In Zamfara, Katsina, Sokoto, and parts of Kebbi, armed bandits control entire forests and highways. They collect taxes, enforce curfews, and launch attacks with military-grade weapons. In Zurmi, Shinkafi, and Anka LGAs, residents live under constant siege. On June 17, 2024, over 50 people were slaughtered in a single day in Zamfara. In Niger State, terrorists have seized towns in Shiroro and Rafi LGAs, bombing electrical infrastructure and kidnapping schoolchildren. In February 2023, 29 schoolgirls were abducted from Galadima without resistance. The federal government vowed to act. Nothing changed.
This failure is not accidental—it is structural, systemic, and political. At the core of this enduring crisis is an archaic and ineffective centralized policing system, utterly unsuited for a diverse, sprawling federation like Nigeria. The Nigeria Police Force, entirely under federal control, comprises just over 370,000 officers policing more than 220 million citizens. This falls drastically below the UN-recommended ratio of 222 officers per 100,000 people. Worse still, over 100,000 of these officers are assigned to VIPs—politicians, judges, and business elites leaving rural and vulnerable areas critically unprotected.
State governors, who are constitutionally designated as “Chief Security Officers” of their states, lack the power to recruit, equip, discipline, or deploy police officers. They are held accountable for security failures they are powerless to prevent. This is the dangerous absurdity Nigeria has institutionalized, a security structure rigged to fail.
The federal government’s refusal to embrace state policing is not grounded in evidence or national interest. It is rooted in fear, fear that state police might be misused for political ends. But what is more dangerous than a government that allows its citizens to be slaughtered rather than surrender control? What abuse of power is worse than calculated inaction in the face of national tragedy?
Other federations, some even more fragile than Nigeria have long embraced decentralized policing. The United States has over 18,000 law enforcement agencies at the federal, state, and local levels, working independently yet cooperatively. India operates state-level police forces in all 28 states. Brazil’s states run their own military police. South Africa, Canada, and Germany also employ decentralized security models. Only Nigeria insists that a single, overstretched, federally controlled police force can address every security challenge across its vast, complex terrain.
The warnings have been repeated. The 2014 National Conference called for state policing. So did the 2018 El-Rufai-led APC Committee on Restructuring. Legal scholars, human rights groups, security experts, and bereaved families have echoed the same demand. Still, Abuja has refused to act. It has stalled legislative efforts, blocked state initiatives, and turned a blind eye to the bloodshed.
Enough is enough.
If the federal government cannot protect Nigerians, it must give power to those who can. Every state should have the constitutional right to establish its own police force—trained, funded, and accountable to its people. These state forces should complement federal agencies, not compete with them. State police may not be a cure-all, but it is the only realistic path forward.

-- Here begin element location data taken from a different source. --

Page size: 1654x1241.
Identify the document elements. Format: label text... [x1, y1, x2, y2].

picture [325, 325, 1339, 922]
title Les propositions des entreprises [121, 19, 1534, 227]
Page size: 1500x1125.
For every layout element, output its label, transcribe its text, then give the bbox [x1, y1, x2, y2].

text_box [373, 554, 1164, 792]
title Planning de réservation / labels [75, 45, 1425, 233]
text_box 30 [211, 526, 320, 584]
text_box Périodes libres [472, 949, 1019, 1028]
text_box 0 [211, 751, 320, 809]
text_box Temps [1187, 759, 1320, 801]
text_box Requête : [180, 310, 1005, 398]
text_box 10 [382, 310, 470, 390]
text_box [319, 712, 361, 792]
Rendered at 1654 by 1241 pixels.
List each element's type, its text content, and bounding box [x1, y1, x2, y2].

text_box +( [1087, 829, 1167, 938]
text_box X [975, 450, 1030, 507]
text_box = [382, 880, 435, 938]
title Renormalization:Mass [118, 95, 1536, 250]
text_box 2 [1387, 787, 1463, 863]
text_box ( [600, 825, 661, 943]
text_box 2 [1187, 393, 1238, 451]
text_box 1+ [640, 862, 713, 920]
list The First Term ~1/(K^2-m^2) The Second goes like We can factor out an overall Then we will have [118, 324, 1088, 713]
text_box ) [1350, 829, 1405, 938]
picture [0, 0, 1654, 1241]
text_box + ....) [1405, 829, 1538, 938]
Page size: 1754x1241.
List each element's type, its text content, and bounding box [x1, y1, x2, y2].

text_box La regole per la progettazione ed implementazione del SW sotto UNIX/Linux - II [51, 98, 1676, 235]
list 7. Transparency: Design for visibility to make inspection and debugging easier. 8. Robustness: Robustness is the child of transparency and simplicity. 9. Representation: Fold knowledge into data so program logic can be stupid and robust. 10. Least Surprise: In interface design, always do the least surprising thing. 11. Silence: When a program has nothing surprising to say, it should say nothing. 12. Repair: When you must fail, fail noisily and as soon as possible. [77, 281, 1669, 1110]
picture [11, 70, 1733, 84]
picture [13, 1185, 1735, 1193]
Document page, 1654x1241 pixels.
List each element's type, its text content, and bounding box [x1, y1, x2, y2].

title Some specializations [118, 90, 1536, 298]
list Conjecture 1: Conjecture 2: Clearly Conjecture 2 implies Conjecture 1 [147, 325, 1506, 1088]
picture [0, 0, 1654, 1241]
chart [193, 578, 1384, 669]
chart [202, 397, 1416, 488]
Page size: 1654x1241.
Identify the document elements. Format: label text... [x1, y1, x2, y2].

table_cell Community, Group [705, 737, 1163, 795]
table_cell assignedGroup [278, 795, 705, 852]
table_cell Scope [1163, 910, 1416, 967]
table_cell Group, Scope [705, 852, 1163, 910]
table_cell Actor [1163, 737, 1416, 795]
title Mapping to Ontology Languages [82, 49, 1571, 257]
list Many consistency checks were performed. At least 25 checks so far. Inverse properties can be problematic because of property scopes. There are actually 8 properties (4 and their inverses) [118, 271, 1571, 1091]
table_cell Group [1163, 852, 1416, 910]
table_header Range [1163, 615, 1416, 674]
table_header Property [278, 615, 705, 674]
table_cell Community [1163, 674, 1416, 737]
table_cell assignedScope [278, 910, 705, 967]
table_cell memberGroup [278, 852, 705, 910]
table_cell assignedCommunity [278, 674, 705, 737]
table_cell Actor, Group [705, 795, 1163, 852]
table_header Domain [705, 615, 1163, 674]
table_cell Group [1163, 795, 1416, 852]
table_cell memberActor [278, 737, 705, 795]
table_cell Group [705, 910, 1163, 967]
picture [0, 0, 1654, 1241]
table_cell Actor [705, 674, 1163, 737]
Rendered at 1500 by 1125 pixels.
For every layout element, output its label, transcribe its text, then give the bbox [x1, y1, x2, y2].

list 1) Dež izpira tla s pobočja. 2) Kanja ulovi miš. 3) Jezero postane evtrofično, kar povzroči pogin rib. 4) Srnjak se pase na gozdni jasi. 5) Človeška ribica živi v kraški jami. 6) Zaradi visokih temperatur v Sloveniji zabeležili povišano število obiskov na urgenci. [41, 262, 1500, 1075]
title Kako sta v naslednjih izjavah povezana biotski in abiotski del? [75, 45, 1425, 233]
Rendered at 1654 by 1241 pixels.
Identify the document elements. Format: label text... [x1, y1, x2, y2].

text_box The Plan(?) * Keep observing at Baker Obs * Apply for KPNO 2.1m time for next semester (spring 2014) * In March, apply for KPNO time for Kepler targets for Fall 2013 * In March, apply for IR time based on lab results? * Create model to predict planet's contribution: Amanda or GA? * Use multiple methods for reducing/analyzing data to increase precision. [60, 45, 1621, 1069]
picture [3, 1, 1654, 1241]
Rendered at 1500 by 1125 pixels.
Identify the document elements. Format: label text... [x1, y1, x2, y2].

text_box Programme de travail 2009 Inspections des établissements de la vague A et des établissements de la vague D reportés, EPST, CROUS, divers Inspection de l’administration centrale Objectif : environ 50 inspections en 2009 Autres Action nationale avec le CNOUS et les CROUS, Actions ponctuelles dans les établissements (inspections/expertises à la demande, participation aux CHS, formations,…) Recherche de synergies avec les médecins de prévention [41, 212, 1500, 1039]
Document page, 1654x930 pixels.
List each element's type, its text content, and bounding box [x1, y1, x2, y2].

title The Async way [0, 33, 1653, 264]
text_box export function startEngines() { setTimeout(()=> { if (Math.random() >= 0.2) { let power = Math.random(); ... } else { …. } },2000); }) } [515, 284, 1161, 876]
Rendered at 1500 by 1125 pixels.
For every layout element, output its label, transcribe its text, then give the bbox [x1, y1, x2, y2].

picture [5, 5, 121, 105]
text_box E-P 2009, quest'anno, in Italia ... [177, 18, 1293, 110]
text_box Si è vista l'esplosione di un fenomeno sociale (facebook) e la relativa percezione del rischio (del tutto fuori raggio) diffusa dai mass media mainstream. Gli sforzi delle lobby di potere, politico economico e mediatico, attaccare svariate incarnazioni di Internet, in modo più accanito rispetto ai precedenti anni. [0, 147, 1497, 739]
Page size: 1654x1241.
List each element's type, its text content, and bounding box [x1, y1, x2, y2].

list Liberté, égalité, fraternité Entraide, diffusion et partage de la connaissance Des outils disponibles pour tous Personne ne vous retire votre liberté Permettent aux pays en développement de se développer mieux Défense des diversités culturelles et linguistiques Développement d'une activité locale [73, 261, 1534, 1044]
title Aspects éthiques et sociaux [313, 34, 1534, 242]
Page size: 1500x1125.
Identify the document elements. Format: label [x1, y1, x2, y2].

The people of Barkin Ladi, Guma, Kajuru, Zurmi, Maradun, and Rafi are not demanding privilege. They are begging for protection. The blood that stains Nigeria’s soil demands justice. The time for federal complacency has expired. The time for local, community-based policing is now.
Every day this reform is delayed, more lives will be lost. More communities will burn. More families will grieve.
The choice is clear.
The bloodshed must end. The excuses must stop.
State police is not a suggestion. It is a national imperative. And it is already long overdue.